• _ОТРЫВОК_:
****************

История должна была доказать правоту ирландских добровольцев. Через два-три года группка патриотов, штурмовавших дублинскую почту, которую на пути в дублинскую тюрьму народ осыпал насмешками, считая их чудаками и мечтателями, выросла в укорененную в массах Ирландскую республиканскую армию. Простой люд Дублина перестал насмехаться и присоединился к первой антиколониальной революции XX века. Люди осознали, что чудаковатость – маленький инструмент, который вершит революции (и отчасти потому, что в 1916 году добровольцы и Гражданская армия не остались дома из боязни прослыть элитарными и иерархичными).
Постмодернистская мысль поддерживает маргиналов и меньшинства, но не такие, как описанные. Так как ее приверженность меньшинствам враждебна большинству (как и у элиты), она не уделяет времени тем меньшинствам, которые строят конструктивные отношения с большинством. Исходя из всеохватной догмы, гласящей, что все большинства репрессивны, это может означать только апроприацию.

****************

• _БЛОК ДАННЫХ_:

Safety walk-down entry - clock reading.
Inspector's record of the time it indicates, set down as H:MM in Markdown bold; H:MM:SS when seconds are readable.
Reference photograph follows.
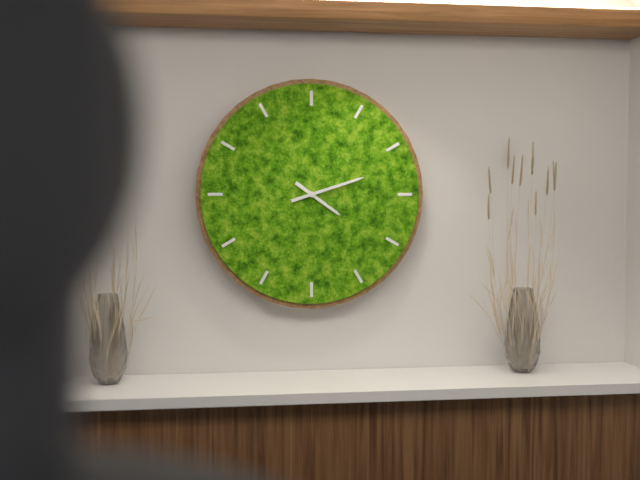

****************

• _ТРЕБОВАНИЯ К ЗАДАНИЮ_:
1 - Перепечатайте из отрывка фрагмент от «Постмодернистская мысль поддерживает» до «означать только апроприацию.» включительно.
2 - Проверьте по отрывку три утверждения и для каждого ответьте «да» или «нет», точно процитировав решающие слова. (а) По дороге в тюрьму народ Дублина осыпал добровольцев насмешками. (б) Постмодернистская мысль уделяет время меньшинствам, строящим конструктивные отношения с большинством. (в) Простой люд Дублина присоединился к первой антиколониальной революции XX века.

• _ИТОГОВЫЕ ОТВЕТЫ_:
1 -
Постмодернистская мысль поддерживает маргиналов и меньшинства, но не такие, как описанные. Так как ее приверженность меньшинствам враждебна большинству (как и у элиты), она не уделяет времени тем меньшинствам, которые строят конструктивные отношения с большинством. Исходя из всеохватной догмы, гласящей, что все большинства репрессивны, это может означать только апроприацию.

2 -
(а) Да: «на пути в дублинскую тюрьму народ осыпал насмешками».
(б) Нет: «она не уделяет времени тем меньшинствам, которые строят конструктивные отношения с большинством».
(в) Да: «Простой люд Дублина перестал насмехаться и присоединился к первой антиколониальной революции XX века».